Anche il pesce attraversa un momento di profondissima crisi: i mari sono depauperati e inquinati da mercurio e microplastiche e le acquacolture, da cui proviene ormai più del 50% del pesce mangiato nel mondo, sono una delle più importanti fonti di inquinamento delle acque, e producono pesci pieni di antibiotici e parassiti. Per questo sempre c’è chi sta lavorando sulla coltivazione del pesce, come la Finless Food sempre di Indie Bio e la Shiok di Singapore, che hanno già realizzato carne di tilapia, carpa, tonno e gamberetti.

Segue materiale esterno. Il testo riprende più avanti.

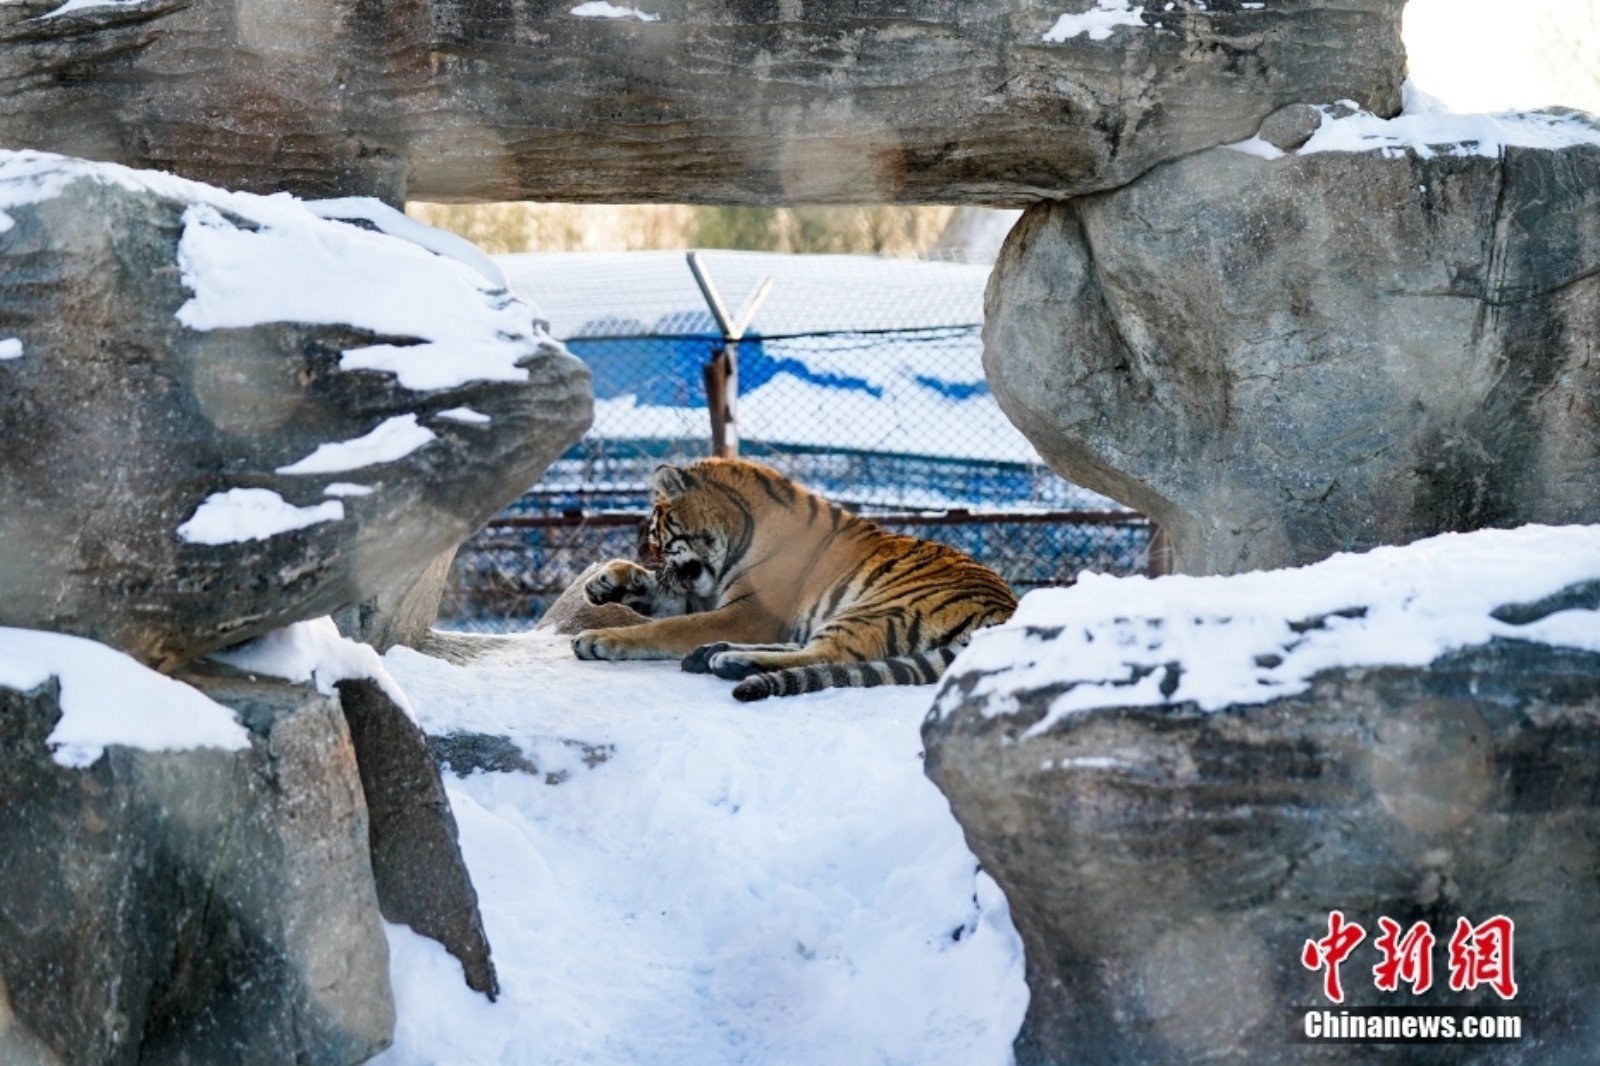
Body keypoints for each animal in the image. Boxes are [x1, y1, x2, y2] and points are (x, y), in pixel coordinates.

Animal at [569, 454, 1011, 697]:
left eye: (658, 535)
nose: (657, 560)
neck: (737, 532)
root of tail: (1006, 614)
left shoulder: (749, 612)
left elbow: (667, 627)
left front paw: (599, 638)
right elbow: (668, 606)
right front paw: (607, 581)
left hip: (878, 605)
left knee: (828, 655)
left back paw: (727, 659)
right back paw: (710, 653)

Gli ostacoli principali che devono ora affrontare queste realtà è quello normativo: nessun paese al mondo ha ancora deciso come regolare i controlli, come definire le caratteristiche della produzione, che tipo di etichetta imporre, questioni non da poco. Il caso esemplare è quello degli Stati Uniti: Fda e Dipartimento dell’agricoltura discutono da mesi su chi abbia le giuste competenze, in realtà distribuite su entrambe le agenzie. Con ogni probabilità si arriverà a istituire enti appositi, ma ci vorrà tempo. A questo si aggiunge il costo: l’hamburger di Post costava 250.000 dollari, oggi siamo a 50, in media, ma la strada per gli scaffali dei supermercati è ancora lunga.
Di questa vacatio ha approfittato il mercato dei surrogati vegetali, ormai presenti anche in Italia, che sta conoscendo in vero e proprio boom. Si tratta, in realtà, di alimenti ultraprocessati, costituiti solo da materie prime industriali. La base è quasi sempre una farina di soia o piselli, addizionata di numerosi additivi di vario tipo per renderle il più possibile simili alla carne animale. Nel caso di Impossible Burger, è presente un elemento sul quale molti nutrizionisti hanno più di un dubbio: la leghemoglobina, la versione vegetale della proteina che trasporta il ferro nel sangue, sulla cui sicurezza c’è più di un dubbio. In più, dal punto di vista dell’impronta, ut8ilizzando legumi da agricoltura industriale e con complesse lavorazioni, per l’Università di Oxford sono situabili «da qualche parte tra il manzo e il pollo di allevamento»: non un significativo passo in avanti, dunque. Qualcosa del genere vale anche per i numerosi surrogati vegetali del pesce, che ormai riproducono, sfruttando spesso anche le alghe, praticamente tutti i tipi di pesce più diffusi, nonché le salse per condirli.
Infine, ancora embrionale ma interessante è la cosiddetta air meat, la carne d’aria, sperimentata per la prima volta dalla Nasa nel 1967. L’idea è far fermentare batteri che si cibano di idrogeno e CO2 in un ambiente che contiene aminoacidi e sali. Il risultato, sui cui stanno lavorando la finlandese Solar Food e la californiana Aer Protein, è una farina proteica ideale per le missioni spaziali. E forse anche per i supermercati terrestri.